Task instructions -> According to the biography excerpt, in what year was The WASP Trainee dedicated on the Honor Court at the US Air Force Academy?

---- Text provided

Her artistic achievements include numerous portraits including the official portrait of Janet Reno, the Attorney General of the United States, which hangs in the US Department of Justice, and a series of bronze statues commemorating the service of the WASP during World War II, including one, The WASP Trainee, dedicated in 1997 on the Honor Court at US Air Force Academy in Colorado Springs, Colorado. Three other castings of this same statue are located in memorials or museum displays around the country: the National WASP Museum in Sweetwater, Texas, The College Park Aviation Museum, located on the "Oldest Airport in the World" in College Park, Maryland, and The High Ground a veteran's memorial located in Neillsville, Wisconsin. Her biography and art is detailed and presented in a coffee-table book by aviation and art biographer Ann Cooper, How High She Flies , published in 1999.

--------
---- Entries shown

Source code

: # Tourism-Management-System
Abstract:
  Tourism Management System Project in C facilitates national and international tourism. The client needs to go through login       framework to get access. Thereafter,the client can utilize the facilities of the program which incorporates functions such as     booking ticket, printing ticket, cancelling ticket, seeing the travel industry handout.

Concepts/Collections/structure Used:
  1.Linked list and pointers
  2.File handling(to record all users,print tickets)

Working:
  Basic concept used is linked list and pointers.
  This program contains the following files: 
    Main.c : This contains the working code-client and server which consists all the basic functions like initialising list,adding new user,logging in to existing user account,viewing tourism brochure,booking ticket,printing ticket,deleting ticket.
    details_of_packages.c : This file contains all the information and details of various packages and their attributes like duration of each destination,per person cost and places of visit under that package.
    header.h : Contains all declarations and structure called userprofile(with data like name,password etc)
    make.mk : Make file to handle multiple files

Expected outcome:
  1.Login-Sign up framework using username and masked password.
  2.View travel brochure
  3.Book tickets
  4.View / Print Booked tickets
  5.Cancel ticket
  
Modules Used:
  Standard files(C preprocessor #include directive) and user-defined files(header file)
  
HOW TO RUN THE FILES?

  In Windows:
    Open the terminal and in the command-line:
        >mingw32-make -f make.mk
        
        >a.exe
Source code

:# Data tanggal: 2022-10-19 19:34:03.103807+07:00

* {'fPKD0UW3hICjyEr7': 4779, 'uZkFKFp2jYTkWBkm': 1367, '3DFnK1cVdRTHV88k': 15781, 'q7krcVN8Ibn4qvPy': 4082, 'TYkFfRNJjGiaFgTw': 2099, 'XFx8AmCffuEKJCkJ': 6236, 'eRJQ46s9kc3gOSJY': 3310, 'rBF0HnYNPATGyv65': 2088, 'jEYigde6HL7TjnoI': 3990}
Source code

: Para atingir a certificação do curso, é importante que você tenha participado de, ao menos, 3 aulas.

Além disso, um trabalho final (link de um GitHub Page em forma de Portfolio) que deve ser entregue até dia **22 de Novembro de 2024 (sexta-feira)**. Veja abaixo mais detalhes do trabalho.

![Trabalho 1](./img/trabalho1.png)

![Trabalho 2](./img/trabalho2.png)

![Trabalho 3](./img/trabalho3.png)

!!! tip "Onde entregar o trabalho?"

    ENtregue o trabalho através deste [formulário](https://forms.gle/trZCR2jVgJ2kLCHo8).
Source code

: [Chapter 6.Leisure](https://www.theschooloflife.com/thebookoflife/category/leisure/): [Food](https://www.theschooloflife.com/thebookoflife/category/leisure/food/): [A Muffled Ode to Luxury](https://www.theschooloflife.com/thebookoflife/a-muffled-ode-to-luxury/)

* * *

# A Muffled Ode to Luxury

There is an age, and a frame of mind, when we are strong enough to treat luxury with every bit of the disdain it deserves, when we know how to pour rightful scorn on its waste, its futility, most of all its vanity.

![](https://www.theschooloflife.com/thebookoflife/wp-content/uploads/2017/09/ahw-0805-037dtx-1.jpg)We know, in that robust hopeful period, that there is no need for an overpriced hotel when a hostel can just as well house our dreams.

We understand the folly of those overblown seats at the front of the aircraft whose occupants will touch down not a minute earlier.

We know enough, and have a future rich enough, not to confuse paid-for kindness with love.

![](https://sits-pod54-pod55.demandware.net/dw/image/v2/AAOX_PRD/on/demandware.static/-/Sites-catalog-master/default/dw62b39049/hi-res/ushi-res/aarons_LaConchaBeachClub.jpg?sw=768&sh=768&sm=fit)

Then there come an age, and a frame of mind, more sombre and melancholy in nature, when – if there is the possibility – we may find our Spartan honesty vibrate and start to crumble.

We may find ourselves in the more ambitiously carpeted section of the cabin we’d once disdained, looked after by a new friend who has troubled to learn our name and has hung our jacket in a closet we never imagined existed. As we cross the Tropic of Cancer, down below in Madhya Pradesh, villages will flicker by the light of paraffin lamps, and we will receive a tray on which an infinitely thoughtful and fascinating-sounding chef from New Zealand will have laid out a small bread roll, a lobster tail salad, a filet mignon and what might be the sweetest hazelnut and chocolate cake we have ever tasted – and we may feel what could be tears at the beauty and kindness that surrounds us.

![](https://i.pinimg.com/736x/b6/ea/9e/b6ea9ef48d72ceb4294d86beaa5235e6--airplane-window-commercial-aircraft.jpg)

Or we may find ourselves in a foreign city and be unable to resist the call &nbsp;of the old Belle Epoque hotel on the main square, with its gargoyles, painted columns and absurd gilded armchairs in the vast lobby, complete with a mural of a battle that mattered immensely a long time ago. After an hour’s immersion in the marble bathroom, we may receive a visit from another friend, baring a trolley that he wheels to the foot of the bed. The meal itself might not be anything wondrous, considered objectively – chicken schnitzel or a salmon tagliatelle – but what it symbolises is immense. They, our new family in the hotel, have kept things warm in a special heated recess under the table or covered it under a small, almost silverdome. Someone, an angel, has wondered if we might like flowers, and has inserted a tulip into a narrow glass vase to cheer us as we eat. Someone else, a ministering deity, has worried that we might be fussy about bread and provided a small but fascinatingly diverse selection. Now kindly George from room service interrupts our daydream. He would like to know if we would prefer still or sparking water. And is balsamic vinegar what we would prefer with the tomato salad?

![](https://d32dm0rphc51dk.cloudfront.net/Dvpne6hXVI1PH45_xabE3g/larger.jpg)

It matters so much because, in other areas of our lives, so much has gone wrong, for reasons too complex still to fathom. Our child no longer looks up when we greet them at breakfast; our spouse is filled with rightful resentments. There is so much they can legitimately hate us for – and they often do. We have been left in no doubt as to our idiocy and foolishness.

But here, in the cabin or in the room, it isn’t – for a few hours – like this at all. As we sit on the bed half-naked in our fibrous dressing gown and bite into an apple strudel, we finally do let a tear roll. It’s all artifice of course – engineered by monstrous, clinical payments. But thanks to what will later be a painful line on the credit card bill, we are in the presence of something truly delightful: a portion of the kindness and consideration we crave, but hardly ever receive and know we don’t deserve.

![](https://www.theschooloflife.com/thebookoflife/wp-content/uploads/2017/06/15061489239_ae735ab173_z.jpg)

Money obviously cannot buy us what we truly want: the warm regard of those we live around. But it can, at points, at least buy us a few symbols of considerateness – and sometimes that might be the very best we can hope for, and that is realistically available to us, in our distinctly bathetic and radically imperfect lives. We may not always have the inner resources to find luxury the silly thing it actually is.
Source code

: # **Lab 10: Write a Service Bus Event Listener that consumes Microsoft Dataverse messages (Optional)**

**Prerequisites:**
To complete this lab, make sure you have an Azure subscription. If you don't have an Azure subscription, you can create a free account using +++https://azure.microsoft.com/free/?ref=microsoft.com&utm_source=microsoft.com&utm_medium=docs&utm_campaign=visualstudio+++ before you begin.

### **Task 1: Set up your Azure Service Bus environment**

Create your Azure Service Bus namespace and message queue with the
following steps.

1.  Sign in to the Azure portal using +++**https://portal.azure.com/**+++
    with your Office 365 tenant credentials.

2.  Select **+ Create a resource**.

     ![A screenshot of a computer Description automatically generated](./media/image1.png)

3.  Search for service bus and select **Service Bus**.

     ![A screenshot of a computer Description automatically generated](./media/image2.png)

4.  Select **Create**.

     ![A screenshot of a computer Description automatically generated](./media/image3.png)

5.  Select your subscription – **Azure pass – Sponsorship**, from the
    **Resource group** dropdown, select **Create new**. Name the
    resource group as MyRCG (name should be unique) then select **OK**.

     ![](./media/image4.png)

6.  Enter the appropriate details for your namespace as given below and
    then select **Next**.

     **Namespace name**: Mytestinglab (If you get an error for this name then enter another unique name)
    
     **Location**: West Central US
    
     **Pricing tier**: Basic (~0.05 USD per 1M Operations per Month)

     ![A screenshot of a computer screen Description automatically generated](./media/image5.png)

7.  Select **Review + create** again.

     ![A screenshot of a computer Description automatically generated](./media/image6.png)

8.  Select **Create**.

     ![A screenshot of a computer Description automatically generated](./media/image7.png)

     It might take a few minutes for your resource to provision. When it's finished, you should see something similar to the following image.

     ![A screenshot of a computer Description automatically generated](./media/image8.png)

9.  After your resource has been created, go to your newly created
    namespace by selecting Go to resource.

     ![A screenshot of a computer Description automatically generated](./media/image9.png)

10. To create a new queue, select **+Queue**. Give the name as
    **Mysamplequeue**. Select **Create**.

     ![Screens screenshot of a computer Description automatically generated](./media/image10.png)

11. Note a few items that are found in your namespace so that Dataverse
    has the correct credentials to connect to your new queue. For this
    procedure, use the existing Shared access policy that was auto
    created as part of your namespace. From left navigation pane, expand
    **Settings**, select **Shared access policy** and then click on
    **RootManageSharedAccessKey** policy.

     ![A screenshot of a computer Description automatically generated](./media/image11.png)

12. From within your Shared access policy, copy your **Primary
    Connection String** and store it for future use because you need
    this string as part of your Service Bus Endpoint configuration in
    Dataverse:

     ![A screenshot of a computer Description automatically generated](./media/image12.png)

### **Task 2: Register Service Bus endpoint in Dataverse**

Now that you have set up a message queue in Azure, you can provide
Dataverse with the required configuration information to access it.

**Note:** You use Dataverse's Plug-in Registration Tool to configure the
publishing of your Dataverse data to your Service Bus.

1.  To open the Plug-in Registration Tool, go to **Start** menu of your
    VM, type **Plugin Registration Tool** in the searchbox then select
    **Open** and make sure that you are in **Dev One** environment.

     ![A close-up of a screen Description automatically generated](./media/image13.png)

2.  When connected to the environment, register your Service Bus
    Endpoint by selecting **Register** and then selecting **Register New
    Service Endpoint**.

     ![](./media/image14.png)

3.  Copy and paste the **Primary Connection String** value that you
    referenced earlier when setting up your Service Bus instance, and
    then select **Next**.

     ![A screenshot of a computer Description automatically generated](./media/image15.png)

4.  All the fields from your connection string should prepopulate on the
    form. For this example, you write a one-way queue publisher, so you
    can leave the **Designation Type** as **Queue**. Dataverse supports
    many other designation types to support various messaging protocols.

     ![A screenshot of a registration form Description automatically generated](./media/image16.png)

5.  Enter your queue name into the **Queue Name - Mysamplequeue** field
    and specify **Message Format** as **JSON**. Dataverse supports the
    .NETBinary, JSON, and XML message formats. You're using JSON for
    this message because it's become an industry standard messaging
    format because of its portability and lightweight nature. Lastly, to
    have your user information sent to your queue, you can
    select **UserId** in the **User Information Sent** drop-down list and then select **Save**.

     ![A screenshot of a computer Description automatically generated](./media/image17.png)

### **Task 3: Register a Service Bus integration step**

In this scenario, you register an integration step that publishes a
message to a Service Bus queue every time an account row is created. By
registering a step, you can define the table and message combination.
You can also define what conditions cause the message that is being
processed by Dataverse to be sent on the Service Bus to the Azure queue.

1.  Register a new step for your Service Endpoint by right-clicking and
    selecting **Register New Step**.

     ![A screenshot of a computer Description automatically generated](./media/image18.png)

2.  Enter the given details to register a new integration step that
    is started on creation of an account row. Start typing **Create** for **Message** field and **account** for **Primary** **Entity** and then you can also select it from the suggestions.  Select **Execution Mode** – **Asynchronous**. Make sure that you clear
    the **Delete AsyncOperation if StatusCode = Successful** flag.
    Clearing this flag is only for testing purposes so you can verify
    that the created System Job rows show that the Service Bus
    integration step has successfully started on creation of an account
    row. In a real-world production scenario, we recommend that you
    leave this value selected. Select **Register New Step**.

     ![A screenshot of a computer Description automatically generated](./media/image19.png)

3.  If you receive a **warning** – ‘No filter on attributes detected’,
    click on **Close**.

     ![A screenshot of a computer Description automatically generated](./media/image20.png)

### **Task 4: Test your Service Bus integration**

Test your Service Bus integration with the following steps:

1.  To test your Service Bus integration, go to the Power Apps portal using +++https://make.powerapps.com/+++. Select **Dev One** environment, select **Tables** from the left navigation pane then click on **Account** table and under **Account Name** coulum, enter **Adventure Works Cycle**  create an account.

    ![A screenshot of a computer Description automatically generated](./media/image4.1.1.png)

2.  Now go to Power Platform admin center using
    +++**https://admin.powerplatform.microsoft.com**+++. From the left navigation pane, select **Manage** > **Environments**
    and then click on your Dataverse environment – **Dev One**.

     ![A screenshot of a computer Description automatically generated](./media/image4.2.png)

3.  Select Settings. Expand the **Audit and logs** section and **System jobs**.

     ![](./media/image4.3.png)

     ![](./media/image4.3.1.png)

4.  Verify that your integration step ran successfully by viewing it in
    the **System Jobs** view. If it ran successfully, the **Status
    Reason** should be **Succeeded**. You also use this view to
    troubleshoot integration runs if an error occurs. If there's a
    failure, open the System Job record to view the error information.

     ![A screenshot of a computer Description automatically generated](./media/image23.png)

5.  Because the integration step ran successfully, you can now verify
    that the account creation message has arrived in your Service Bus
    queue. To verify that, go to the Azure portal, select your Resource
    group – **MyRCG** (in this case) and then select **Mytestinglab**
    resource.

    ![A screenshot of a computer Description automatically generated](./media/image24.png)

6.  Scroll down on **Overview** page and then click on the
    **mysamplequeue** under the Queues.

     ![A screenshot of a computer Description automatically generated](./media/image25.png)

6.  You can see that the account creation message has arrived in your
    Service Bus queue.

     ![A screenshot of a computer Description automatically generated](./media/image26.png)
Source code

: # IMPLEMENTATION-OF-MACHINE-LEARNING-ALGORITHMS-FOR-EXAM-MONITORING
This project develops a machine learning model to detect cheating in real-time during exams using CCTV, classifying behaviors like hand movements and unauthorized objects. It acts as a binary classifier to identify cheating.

--------

Response box -> 1997